Private Daniel Weissman, 18, had sent a text message to his father Monday night before claiming that he had been injured and that his superiors refused to send him for medical treatment. “Dad, take me [home], I fell and they won’t take me to a clinic. I want a doctor,” the message read. At 5 a.m., his father attempted to call him and sent him numerous text messages, to no reply.

Weissman, from Beersheba, died two days after he entered the IDF.

The military is investigating the circumstances of his death, and has yet to determine the cause.

“An IDF soldier was found lifeless at an IDF base in northern Israel. His family has been notified. The military police have launched an investigation into the incident,” a statement from the IDF read.

In the interim, speculation about his death has sparked a number of different versions.

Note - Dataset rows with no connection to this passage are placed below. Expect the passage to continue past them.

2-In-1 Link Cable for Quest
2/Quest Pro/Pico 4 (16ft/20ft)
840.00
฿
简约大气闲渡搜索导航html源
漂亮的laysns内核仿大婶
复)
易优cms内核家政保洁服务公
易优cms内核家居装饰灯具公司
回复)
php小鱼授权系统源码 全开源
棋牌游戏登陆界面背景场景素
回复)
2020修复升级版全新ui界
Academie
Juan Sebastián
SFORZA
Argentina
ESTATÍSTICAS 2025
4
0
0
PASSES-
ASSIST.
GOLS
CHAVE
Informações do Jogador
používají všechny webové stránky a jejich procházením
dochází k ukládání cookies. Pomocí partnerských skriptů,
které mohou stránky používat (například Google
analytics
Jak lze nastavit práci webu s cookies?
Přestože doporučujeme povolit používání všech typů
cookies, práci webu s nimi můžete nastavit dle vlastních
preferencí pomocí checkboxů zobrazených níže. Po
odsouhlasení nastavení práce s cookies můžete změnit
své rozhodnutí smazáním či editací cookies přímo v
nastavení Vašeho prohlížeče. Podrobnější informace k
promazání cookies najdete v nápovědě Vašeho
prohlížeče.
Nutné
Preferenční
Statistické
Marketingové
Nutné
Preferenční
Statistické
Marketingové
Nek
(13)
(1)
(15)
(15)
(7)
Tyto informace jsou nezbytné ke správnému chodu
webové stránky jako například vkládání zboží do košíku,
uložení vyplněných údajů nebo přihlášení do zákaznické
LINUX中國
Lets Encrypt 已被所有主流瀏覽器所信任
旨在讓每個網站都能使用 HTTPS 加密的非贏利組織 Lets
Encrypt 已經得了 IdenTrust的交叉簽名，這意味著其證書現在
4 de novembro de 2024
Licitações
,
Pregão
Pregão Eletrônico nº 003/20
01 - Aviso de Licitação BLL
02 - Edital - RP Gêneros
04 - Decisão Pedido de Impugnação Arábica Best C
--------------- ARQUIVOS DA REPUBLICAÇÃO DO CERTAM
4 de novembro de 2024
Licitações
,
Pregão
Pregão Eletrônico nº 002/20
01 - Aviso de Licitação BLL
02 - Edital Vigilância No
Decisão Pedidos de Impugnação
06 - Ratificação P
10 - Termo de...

Channel 10 reported Thursday that Weissman committed suicide by jumping off a building. However, Weissman’s aunt Natalia, a doctor who was one of the family members to identify the body, said that Weissman’s right arm was mangled with no signs of hematoma or swelling, which may indicate that he fell earlier and died of internal bleeding.

“It seems that the base commander is telling us [false] stories,” Natalia Weissman told Channel 2. “He was a happy boy with no problems, and I think the army is trying to cover up because they did not treat him appropriately and the commander had no answers. We didn’t even get a preliminary investigation.”

“They are telling us stories that do not make sense and we want to know conclusively what happened there,” his uncle Alexander added.

News of the soldier’s death came weeks after the IDF released a report stating that the number of military fatalities in 2013 — including by suicide, illness, and car accidents — had dramatically decreased in the past decade.